Part VII introduced commodities and their relation to equities over the business cycle, drawing on research done by the National Bureau of Economic Research (NBER). This part will focus on obtaining a basic understanding of the commodities themselves.
The publicly traded commodities can be classified into agricultural & livestock, energy, industrial metals, precious metals and timber.
Agriculture & Livestock
The major price movers in this space are weather-related events and changes in government policies. Coffee was lifted out of a three year bear market in early 2014 when a drought hit Brazil, the producer of 40% of the world’s coffee beans; it gained 117% in just six months. Sugar prices are heavily influenced by the trade barriers enacted in US and Europe. Some countries ban agricultural exports altogether. Major moves happen quite frequently in this space. Understanding these commodities and competing with the professional traders and speculators is out of the question. A better way to play this space would be through ETFs tracking agricultural commodities and their producers.
The most popular commodity is crude oil. Natural gas and ethanol are also traded, but as with the agricultural commodities, understanding their price movements is better left to the professional traders and speculators. It might surprise a few people to know that electricity is also traded via an electricity exchange, but again, this market is best left alone, which leaves us with crude oil.
Crude oil is not a commodity per se. There are variants depending on sulphur content and API gravity. API gravity is a measure of how light or heavy the crude oil is compared to water. Oil with low API gravity and high sulphur content is considered to be heavy oil, and oil with high API gravity and low sulphur content is considered to be light. Refineries are geared to refine a specific kind of crude oil; they cannot freely alternate between different types of crude oil. Oil prices quoted in the media refer to either WTI or Brent crude oil.
Copper is the most watched industrial metal. Copper prices indirectly signal the health of the global economy. A plunging copper price is a leading indicator of a recession. The other industrial metals traded are lead, zinc, nickel, molybdenum, aluminium, nickel, and cobalt.

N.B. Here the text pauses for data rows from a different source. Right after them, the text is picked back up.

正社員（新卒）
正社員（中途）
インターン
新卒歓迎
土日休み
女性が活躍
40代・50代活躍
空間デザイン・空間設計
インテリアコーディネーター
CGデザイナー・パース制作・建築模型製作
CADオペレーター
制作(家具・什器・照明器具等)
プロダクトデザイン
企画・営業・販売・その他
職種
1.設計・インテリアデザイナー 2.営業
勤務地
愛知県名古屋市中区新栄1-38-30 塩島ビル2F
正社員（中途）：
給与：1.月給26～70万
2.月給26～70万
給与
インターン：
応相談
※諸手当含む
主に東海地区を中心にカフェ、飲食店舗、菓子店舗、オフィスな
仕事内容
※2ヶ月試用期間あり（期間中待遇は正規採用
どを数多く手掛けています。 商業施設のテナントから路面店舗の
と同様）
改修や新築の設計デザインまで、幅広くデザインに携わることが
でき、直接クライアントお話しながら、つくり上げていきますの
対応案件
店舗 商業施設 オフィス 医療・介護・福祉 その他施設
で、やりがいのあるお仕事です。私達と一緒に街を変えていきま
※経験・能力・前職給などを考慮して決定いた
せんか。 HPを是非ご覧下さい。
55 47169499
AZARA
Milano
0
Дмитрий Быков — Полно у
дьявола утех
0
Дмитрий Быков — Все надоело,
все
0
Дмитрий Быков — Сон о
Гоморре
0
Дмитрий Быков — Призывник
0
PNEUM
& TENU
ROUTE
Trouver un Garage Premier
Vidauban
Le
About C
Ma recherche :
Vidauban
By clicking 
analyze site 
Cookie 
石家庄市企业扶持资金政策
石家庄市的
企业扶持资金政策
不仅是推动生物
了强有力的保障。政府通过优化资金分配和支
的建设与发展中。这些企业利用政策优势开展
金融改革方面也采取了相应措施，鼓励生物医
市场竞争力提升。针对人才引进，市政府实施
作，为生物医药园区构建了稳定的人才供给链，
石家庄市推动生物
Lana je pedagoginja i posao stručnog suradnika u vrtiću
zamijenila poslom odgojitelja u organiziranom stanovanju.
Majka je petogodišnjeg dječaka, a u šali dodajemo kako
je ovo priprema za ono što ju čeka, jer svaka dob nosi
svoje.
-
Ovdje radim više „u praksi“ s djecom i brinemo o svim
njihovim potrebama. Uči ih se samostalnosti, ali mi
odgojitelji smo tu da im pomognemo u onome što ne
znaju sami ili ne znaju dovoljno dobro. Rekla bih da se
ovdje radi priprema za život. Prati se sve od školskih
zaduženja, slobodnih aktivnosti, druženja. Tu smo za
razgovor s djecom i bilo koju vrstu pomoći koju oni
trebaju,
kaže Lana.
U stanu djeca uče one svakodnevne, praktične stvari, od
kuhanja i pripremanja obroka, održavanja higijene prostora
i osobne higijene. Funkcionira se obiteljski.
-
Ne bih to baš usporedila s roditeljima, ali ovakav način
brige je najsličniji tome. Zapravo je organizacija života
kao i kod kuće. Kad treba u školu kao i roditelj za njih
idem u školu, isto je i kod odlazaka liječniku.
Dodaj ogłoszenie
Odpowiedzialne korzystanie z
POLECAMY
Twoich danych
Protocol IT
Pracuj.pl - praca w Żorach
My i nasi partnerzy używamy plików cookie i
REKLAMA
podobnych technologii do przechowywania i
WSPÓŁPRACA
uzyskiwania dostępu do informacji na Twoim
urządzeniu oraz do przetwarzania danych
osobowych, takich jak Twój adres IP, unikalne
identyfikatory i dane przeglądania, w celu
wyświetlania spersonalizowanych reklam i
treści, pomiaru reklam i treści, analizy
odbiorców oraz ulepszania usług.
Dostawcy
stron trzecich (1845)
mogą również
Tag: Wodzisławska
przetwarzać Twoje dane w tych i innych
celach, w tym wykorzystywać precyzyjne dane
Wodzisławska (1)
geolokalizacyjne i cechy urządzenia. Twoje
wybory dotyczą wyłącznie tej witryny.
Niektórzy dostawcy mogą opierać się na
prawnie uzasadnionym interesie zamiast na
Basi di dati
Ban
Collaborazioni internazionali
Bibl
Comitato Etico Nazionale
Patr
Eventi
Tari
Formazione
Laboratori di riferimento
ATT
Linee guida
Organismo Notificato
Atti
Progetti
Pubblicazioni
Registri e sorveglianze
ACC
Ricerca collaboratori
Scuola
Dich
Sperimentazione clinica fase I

Gold, silver and the Platinum Group Metals (PGMs) are classified as precious metals. The PGMs are a set of six metallic elements clustered together in the periodic table. Chemistry lesson aside, these are: ruthenium, rhodium, palladium, osmium, iridium and platinum. While it is possible to invest in all of them, we’ll stick to understanding just platinum and palladium. A key use for platinum and palladium is in catalytic converters in cars for pollution control. Platinum has also seen increased use in jewellery.
Gold and silver have several millennia of history as money. It was only in recent times that they were relegated from that role. Today, silver is more of an industrial metal with some investment demand, and its price fluctuations can be attributed to industrial demand factors, while gold is still mostly viewed as an investment and its price depends on investor sentiment.
The ETFs in this space track the companies engaged in the timber industry rather than the commodity itself. It is another commodity best left to the professionals.
In subsequent articles, we will explore certain commodities (oil, copper, gold, silver, platinum and palladium) in some depth, and armed with that understanding, take a look at various ways to invest in this space.